AVAILABLE RECORDS:
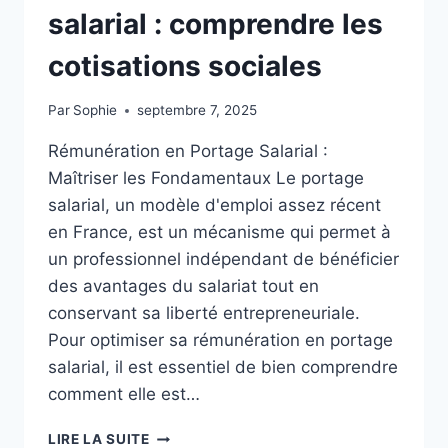
salarial : comprendre les
cotisations sociales
Par
Sophie
septembre 7, 2025
Rémunération en Portage Salarial :
Maîtriser les Fondamentaux Le portage
salarial, un modèle d'emploi assez récent
en France, est un mécanisme qui permet à
un professionnel indépendant de bénéficier
des avantages du salariat tout en
conservant sa liberté entrepreneuriale.
Pour optimiser sa rémunération en portage
salarial, il est essentiel de bien comprendre
comment elle est…
OPTIMISER
LIRE LA SUITE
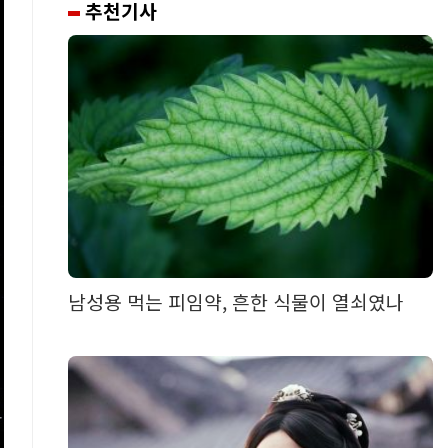
추천기사
남성용 먹는 피임약, 흔한 식물이 열쇠였나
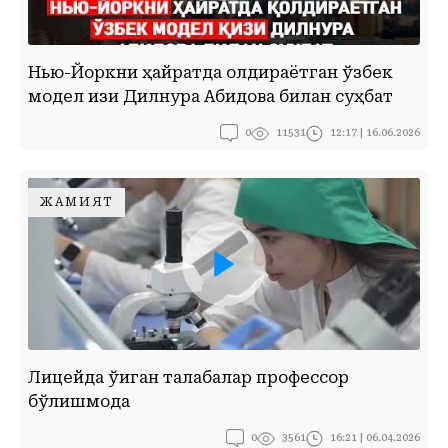
Нью-Йоркни ҳайратда қолдираётган ўзбек
модел қизи Дилнура Абидова билан суҳбат
0
12:17 | 16.06.2026
11531
ЖАМИЯТ
ЛИЦЕЙДА ЎҚИГАН ТАЛАБАЛАР ПРОФЕССОР БЎЛИШМОҚДА
Лицейда ўқиган талабалар профессор
бўлишмоқда
0
16:21 | 06.04.2026
3561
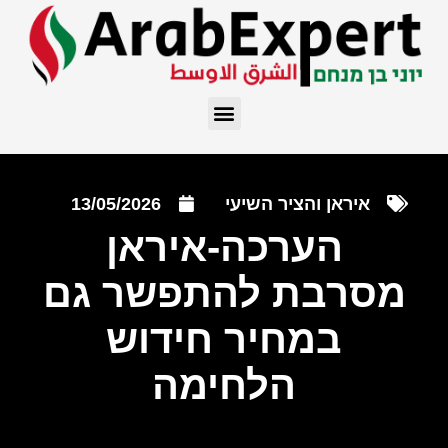
איראן והציר השיעי
13/05/2026
הערכה-איראן
מסרבת להתפשר גם
במחיר חידוש
הלחימה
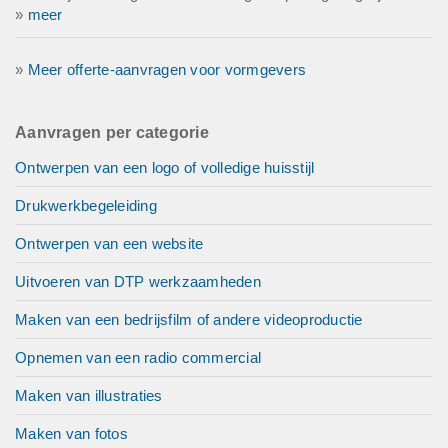
»
meer
»
Meer offerte-aanvragen voor vormgevers
Aanvragen per categorie
Ontwerpen van een logo of volledige huisstijl
Drukwerkbegeleiding
Ontwerpen van een website
Uitvoeren van DTP werkzaamheden
Maken van een bedrijsfilm of andere videoproductie
Opnemen van een radio commercial
Maken van illustraties
Maken van fotos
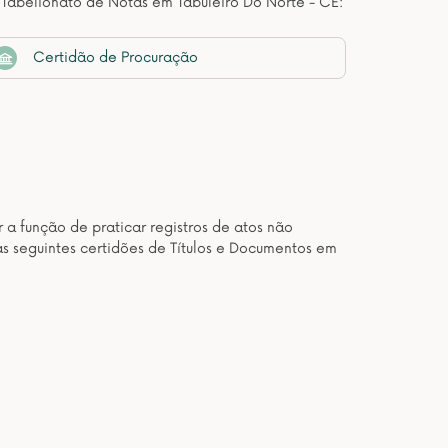
 Tabelionato de Notas em Tabuleiro Do Norte - CE:
Certidão de Procuração
 a função de praticar registros de atos não
as seguintes certidões de Títulos e Documentos em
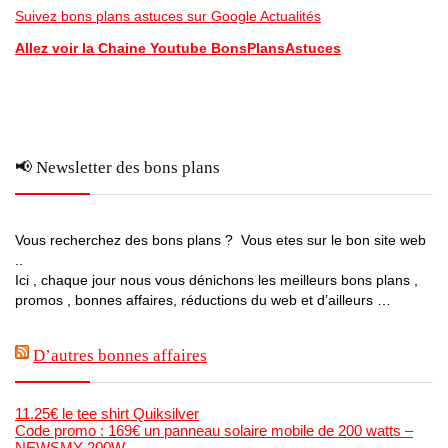
Suivez bons plans astuces sur Google Actualités
Allez voir la Chaine Youtube BonsPlansAstuces
📢 Newsletter des bons plans
Vous recherchez des bons plans ? Vous etes sur le bon site web
..
Ici , chaque jour nous vous dénichons les meilleurs bons plans ,
promos , bonnes affaires, réductions du web et d’ailleurs …
D’autres bonnes affaires
11.25€ le tee shirt Quiksilver
Code promo : 169€ un panneau solaire mobile de 200 watts –
NEWSMY 200W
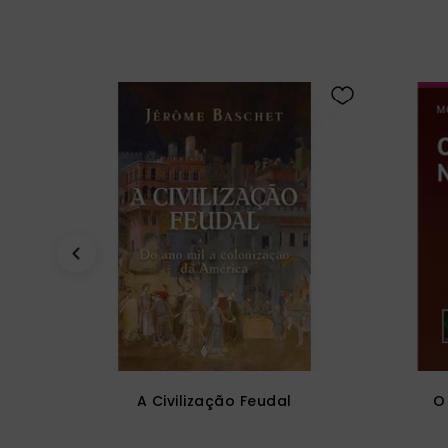
A Civilização Feudal
O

TO-DO ITEM: Repeat the material above exactly; pictures do not belong in the copy.

EXERCISE ANSWER:
salarial : comprendre les
cotisations sociales
Par
Sophie
septembre 7, 2025
Rémunération en Portage Salarial :
Maîtriser les Fondamentaux Le portage
salarial, un modèle d'emploi assez récent
en France, est un mécanisme qui permet à
un professionnel indépendant de bénéficier
des avantages du salariat tout en
conservant sa liberté entrepreneuriale.
Pour optimiser sa rémunération en portage
salarial, il est essentiel de bien comprendre
comment elle est…
OPTIMISER
LIRE LA SUITE
추천기사
남성용 먹는 피임약, 흔한 식물이 열쇠였나
Нью-Йоркни ҳайратда қолдираётган ўзбек
модел қизи Дилнура Абидова билан суҳбат
0
12:17 | 16.06.2026
11531
ЖАМИЯТ
ЛИЦЕЙДА ЎҚИГАН ТАЛАБАЛАР ПРОФЕССОР БЎЛИШМОҚДА
Лицейда ўқиган талабалар профессор
бўлишмоқда
0
16:21 | 06.04.2026
3561
איראן והציר השיעי
13/05/2026
הערכה-איראן
מסרבת להתפשר גם
במחיר חידוש
הלחימה
»
meer
»
Meer offerte-aanvragen voor vormgevers
Aanvragen per categorie
Ontwerpen van een logo of volledige huisstijl
Drukwerkbegeleiding
Ontwerpen van een website
Uitvoeren van DTP werkzaamheden
Maken van een bedrijsfilm of andere videoproductie
Opnemen van een radio commercial
Maken van illustraties
Maken van fotos
 Tabelionato de Notas em Tabuleiro Do Norte - CE:
Certidão de Procuração
 a função de praticar registros de atos não
as seguintes certidões de Títulos e Documentos em
Suivez bons plans astuces sur Google Actualités
Allez voir la Chaine Youtube BonsPlansAstuces
📢 Newsletter des bons plans
Vous recherchez des bons plans ? Vous etes sur le bon site web
..
Ici , chaque jour nous vous dénichons les meilleurs bons plans ,
promos , bonnes affaires, réductions du web et d’ailleurs …
D’autres bonnes affaires
11.25€ le tee shirt Quiksilver
Code promo : 169€ un panneau solaire mobile de 200 watts –
NEWSMY 200W
A Civilização Feudal
O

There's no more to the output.